■ ASSIGNMENT:
Please find the lines in the entries below that contain the word "linejoin", and copy each one.

■ Collected data entries:

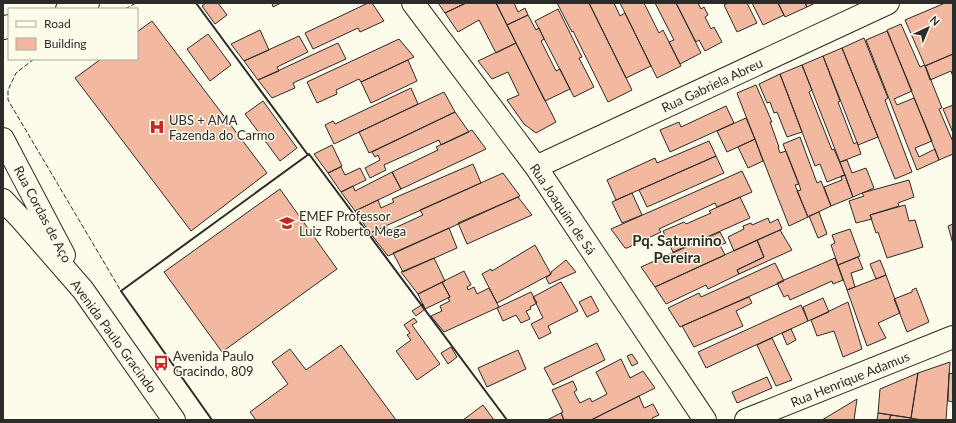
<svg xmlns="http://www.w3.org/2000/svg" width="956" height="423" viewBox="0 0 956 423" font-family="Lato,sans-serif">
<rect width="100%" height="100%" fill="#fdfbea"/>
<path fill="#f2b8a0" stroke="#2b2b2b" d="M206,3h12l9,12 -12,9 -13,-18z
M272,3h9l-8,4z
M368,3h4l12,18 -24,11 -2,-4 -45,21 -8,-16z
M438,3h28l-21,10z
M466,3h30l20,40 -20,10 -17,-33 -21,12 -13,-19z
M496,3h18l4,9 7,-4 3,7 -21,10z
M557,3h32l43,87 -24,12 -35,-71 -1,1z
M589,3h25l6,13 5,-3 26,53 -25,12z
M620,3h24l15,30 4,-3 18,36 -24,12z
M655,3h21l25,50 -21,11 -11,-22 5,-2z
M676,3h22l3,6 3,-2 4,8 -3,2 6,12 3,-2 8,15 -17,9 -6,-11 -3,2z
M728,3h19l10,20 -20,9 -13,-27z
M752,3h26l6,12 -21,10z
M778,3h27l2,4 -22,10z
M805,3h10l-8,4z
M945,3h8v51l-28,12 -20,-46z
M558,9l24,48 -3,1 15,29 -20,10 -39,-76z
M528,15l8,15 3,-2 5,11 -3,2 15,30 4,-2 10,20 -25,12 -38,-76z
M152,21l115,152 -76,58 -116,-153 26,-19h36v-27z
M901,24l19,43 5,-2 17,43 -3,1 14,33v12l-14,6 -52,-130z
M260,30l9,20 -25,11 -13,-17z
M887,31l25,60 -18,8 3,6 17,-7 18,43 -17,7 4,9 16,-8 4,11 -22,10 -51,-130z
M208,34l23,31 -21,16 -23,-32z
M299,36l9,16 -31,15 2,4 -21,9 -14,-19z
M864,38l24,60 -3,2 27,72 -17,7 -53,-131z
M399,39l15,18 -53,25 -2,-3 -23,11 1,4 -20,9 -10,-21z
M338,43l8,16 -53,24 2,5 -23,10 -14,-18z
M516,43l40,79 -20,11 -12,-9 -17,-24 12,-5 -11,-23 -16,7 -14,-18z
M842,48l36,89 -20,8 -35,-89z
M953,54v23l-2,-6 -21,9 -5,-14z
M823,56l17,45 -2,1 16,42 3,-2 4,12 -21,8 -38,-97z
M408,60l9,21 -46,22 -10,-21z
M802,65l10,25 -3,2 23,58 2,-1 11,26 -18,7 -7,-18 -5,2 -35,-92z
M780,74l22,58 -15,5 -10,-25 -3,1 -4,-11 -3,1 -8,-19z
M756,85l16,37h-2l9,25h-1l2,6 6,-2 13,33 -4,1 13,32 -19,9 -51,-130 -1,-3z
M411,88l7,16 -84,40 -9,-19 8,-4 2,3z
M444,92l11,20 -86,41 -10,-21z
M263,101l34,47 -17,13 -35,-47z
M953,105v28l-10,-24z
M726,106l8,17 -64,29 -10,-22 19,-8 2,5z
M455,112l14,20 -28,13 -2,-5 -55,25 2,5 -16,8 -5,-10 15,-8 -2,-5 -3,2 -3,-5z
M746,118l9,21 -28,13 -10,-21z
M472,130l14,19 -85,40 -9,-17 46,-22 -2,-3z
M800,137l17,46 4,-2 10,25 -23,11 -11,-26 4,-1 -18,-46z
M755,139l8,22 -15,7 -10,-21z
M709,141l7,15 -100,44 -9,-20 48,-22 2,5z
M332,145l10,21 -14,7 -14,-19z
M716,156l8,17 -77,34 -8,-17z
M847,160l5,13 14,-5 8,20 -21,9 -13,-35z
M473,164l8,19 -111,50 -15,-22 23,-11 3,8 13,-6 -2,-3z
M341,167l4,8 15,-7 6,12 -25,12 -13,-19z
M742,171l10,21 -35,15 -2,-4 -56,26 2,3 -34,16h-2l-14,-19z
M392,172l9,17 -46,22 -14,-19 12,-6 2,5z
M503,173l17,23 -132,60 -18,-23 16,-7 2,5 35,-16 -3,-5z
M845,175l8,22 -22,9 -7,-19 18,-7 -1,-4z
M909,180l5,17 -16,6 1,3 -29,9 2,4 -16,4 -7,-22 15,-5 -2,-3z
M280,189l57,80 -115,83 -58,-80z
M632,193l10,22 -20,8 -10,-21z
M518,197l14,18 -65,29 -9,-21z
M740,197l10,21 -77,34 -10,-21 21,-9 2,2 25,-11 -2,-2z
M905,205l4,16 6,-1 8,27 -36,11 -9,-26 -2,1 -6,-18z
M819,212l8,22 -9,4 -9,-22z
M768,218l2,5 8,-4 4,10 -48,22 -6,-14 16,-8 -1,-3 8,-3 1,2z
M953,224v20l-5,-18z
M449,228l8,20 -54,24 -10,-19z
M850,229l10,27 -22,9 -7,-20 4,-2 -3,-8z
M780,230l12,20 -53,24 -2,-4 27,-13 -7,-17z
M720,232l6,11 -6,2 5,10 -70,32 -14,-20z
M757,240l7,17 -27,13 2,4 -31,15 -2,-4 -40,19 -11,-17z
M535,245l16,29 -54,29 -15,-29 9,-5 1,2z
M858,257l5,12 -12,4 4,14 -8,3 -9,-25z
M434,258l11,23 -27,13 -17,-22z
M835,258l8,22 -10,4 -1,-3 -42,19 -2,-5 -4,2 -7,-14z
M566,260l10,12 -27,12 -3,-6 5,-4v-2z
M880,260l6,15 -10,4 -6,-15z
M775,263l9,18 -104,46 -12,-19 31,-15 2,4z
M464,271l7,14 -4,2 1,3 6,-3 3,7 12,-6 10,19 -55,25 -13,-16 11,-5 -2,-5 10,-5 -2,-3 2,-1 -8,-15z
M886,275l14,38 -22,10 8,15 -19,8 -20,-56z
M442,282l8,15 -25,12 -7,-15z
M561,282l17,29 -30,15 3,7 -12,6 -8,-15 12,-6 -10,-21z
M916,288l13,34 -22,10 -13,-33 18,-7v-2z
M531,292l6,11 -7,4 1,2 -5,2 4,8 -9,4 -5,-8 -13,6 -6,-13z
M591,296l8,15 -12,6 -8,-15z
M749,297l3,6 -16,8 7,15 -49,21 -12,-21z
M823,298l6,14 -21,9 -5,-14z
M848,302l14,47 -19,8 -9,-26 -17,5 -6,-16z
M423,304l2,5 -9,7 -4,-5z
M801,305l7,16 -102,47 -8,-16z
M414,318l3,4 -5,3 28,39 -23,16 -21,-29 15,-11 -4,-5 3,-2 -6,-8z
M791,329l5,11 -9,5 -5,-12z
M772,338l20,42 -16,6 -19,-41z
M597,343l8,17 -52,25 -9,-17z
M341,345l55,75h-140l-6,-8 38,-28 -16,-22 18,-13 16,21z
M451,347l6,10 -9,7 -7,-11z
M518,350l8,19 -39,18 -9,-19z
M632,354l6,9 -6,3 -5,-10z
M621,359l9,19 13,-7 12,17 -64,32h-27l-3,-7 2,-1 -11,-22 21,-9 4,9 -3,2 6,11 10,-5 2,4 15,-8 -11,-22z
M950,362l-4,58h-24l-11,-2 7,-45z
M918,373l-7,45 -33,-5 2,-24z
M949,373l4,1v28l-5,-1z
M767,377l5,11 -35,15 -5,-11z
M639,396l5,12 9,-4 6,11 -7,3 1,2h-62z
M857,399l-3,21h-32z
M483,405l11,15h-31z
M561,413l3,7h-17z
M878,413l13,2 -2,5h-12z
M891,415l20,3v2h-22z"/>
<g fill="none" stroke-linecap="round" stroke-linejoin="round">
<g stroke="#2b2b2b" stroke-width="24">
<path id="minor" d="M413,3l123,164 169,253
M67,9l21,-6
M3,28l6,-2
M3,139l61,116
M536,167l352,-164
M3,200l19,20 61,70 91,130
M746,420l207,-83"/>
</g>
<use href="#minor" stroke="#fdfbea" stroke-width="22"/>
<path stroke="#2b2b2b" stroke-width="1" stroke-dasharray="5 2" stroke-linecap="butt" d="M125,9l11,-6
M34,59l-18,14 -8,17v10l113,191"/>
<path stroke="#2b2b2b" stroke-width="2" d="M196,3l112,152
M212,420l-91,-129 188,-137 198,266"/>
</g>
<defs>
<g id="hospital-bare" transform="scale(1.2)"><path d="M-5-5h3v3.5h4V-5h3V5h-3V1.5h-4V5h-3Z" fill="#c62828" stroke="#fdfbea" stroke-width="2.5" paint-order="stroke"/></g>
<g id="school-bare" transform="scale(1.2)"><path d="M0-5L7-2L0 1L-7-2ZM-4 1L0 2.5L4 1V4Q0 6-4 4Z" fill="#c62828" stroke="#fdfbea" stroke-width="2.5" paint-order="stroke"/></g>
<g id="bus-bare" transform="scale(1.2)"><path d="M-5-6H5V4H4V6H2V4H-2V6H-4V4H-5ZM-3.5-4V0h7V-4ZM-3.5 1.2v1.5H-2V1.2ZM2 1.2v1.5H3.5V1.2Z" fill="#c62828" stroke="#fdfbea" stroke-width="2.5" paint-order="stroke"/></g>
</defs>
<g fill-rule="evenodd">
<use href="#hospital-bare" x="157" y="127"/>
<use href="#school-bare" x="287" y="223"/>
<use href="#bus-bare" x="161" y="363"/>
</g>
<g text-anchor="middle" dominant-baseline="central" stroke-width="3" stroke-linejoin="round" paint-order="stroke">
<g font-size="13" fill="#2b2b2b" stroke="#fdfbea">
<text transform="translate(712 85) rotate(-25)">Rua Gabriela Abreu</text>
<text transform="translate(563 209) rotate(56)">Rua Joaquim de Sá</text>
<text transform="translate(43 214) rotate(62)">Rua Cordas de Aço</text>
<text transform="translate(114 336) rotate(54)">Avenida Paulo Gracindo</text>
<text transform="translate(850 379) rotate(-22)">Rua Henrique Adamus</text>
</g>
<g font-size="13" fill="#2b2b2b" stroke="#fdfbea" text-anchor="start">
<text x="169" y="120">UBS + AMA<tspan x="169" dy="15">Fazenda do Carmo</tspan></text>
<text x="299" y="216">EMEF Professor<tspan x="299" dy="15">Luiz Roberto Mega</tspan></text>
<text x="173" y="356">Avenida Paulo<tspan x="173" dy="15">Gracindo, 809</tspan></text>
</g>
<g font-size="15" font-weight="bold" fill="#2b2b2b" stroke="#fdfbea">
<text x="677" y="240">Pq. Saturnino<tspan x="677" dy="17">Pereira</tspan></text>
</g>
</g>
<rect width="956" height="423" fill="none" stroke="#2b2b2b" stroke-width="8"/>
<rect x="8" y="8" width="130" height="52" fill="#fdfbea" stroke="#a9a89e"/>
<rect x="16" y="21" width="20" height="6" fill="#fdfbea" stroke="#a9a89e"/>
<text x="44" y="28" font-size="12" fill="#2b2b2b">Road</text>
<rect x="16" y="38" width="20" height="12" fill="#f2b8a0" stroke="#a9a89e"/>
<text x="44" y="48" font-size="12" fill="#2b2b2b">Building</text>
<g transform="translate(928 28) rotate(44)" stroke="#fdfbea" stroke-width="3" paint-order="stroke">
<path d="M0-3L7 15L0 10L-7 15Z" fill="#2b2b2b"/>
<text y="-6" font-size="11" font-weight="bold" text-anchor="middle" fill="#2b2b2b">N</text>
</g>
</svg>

■ EXERCISE RESPONSE:
<g fill="none" stroke-linecap="round" stroke-linejoin="round">
<g text-anchor="middle" dominant-baseline="central" stroke-width="3" stroke-linejoin="round" paint-order="stroke">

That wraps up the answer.